Из далекой Палестины Возвратясь, певец Алонзо К замку Бальби приближался, Полон песней вдохновенных…;

стилизация собственных ранних стихов (ср. пушкинские переработки лицейских стихов для собрания стихотворений 1826 года):

Младость легкая порхает В свежем радости венке, И прекрасно перед нею Жизнь цветами убрана… («Тоска»);

Всем владеет обаянье! Все покорствует ему! Очарованным покровом Облачает мир оно… («Мечта»).

И, наконец, появляется то, чего у Пушкина не было, – стилизация русского XVIII века, «Русская песня на взятие Варшавы»:

Раздавайся, гром победы! Вспомним песню старины: Бились храбро наши деды; Бьются храбро их сыны… —

а отсюда потом – «Многи лета, многи лета, Православный русский царь…» и, с более сложным сочетанием традиций, «Бородинская годовщина» («Русский царь созвал дружины Для великой годовщины…» – и гимн, и «лирическое стихотворение» по образцу «Певца во стане…», и даже, от парной рифмовки, оттенок баллады-сказки). После этого в «К русскому великану» 1848 года («Мирно стой, утес наш твердый…») Жуковский передает эту «громо-победную» семантическую традицию Тютчеву.


4. Давыдов. Но в этом скрещении «эпикурейского» 4-ст. хорея с «боевым» 4-ст. хореем XVIII века Жуковский имел предшественника. Это был Денис Давыдов, уже в 1804 году прославившийся стихами:

Бурцов, ёра, забияка, Собутыльник дорогой! Ради бога и… арака Посети домишко мой!.. («Бурцову: призывание на пунш»);

В дымном поле, на биваке, У пылающих огней, В благодетельном араке Зрю спасителя людей… («Бурцову»).

Собственно, для такой контаминации нужно было сделать три вещи. Во-первых, гиперболизировать в центре прежней образной системы «вино» («водку», «арак» и т. д.).
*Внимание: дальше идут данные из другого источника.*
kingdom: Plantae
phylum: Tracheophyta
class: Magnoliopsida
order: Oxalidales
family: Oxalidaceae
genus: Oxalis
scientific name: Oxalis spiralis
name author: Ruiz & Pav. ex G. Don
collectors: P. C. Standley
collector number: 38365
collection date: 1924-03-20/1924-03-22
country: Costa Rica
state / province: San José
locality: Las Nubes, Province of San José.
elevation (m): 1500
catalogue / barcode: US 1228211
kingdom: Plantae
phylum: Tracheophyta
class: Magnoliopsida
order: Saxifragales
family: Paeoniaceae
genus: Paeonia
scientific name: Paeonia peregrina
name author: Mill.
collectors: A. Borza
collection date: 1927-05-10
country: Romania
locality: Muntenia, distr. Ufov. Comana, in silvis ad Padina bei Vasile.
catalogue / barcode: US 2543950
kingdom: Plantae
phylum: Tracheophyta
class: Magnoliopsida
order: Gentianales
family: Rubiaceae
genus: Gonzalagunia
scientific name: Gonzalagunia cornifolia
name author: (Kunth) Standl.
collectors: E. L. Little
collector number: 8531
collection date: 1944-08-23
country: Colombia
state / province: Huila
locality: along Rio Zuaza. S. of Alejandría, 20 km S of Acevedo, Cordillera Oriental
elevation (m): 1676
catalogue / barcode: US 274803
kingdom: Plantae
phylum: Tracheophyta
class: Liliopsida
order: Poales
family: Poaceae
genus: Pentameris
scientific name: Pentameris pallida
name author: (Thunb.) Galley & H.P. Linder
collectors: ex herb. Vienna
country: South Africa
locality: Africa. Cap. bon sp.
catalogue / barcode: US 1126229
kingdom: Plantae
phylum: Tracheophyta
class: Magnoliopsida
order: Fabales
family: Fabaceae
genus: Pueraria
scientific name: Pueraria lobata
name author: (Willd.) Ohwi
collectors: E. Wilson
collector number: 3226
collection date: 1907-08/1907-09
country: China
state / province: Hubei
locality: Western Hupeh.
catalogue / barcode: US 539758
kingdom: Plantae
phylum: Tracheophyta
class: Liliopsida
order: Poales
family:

Во-вторых, оттеснить «любовь», заменив ее боевой «дружбой». (Это дается с трудом, рудименты любовной темы несколько раз возникают в Давыдовском хорее:

…Жизнь летит: не осрамися, Не проспи ее полет. Пей, люби да веселися! Вот мой дружеский совет… («Гусарский пир»);

Мы недавно от печали, Лиза, Я да Купидон По бокалу осушали И просили Мудрость вон… («Мудрость: анакреонтическая ода»);

целое стихотворение 1816 года «Ответ на вызов…» посвящено отводу любовной темы – «…Ах, где есть любовь прямая, Там стихи не говорят…», – а «Элегия IV» представляет собой попытку скрестить темы: герой идет на бой не только за отечество, но и за возлюбленную.) В-третьих, наконец, требовалось оттеснить «лень», заменив ее «службой»: здесь и пригодилась Давыдову опора на солдатские хореи XVIII века, отсюда —

Я люблю кровавый бой! Я рожден для службы царской!.. Сабля, водка, конь гусарский, С вами век мне золотой!.. За тебя на черта рад, Наша матушка Россия!.. («Песня»).

Какие нечаянные последствия имела эта давыдовская семантическая реформа 1804–1817 годов (всего около десятка стихотворений!) – мы увидим дальше. Заметим лишь, что если среди 4-ст. хореев Пушкина есть похожие на Батюшкова и на Жуковского, то на Давыдова нет (кроме разве пародического «…то смертельно пьяны. То мертвецки влюблены»); и послание к Давыдову в 1836 году Пушкин пишет ямбом.